La necessaria ristrutturazione del settore bancario italiano ha elevato il livello di allarme sociale. Alle circa 3mila filiali (su 33mila) da chiudere si affiancano 35mila esuberi da prepensionare. La stima, diffusa dai sindacati, rappresenta poco più del 10% della forza lavoro ora impiegata. Un punto fermo è tuttavia rappresentato dal fatto che tutti i piani industriali dei grandi gruppi (a partire da Intesa, Unicredit, Mps e Ubi) prevedono una contrazione della presenza sul territorio.
C'è però una circostanza da chiarire. Perché le banche intendono adottare misure draconiane? Si tratta di una questione che spesso resta in sospeso. Grazie a uno studio di Accenture, che il Giornale ha potuto consultare, si può guardare anche dall'altra parte della «barricata». Dal 2007 al 2011 i ricavi si sono contratti del 17%: da una parte la raccolta, causa spread, ha iniziato a costare di più, dall'altra parte la clientela si è orientata a prodotti tradizionali e meno remunerativi per gli istituti. A questo si aggiunge l'esplosione del costo del rischio (+150% causa accantonamenti per le sofferenze), la riduzione dei costi del 3% si è rivelata insufficiente.

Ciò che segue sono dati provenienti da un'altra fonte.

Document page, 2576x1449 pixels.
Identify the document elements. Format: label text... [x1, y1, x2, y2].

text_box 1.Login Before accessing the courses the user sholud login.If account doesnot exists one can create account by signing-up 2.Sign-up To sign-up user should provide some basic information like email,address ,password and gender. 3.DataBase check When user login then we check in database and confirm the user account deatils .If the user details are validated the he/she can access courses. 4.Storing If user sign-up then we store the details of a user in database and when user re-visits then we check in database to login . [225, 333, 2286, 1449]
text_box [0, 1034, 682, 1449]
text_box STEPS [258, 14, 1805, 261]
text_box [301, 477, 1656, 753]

Accenture ha inoltre esaminato il conto economico di 3mila agenzie di diversa dimensione. Le filiali piccole (quelle con meno di 5 addetti) sono quelle che hanno sofferto maggiormente la crisi. L'incidenza del margine operativo lordo sui ricavi si è ridotta dal 45 al 30%, a fronte del 42% delle medie (5-9 addetti) e del 45% delle grandi (dai 10 in su). Dall'altro lato, le rettifiche su crediti sono salite dal 6 al 21% dei ricavi. La redditività, perciò, è minima.
Deve, perciò, farsi spazio un nuovo modo di fare banca: mantenendo grandi centri di competenza e presidiando le singole aree con agenzie light (poco personale e molta automatizzazione) da integrare con il canale Internet. «Il rapporto cost/income può migliorare di 5-10 punti a seconda della profondità del cambiamento», spiega Massimo Proverbio, Senior Managing Director di Accenture.
Certo, aggiunge Proverbio, un istituto di credito non può accedere agli stati di crisi, quindi oltre all'estensione dell'orario di lavoro (come previsto dal contratto) sarà opportuno riqualificare il personale «potenziando la gestione del crediti in sofferenza» e ideando «modelli di servizio che prevedano la presenza fuori sede».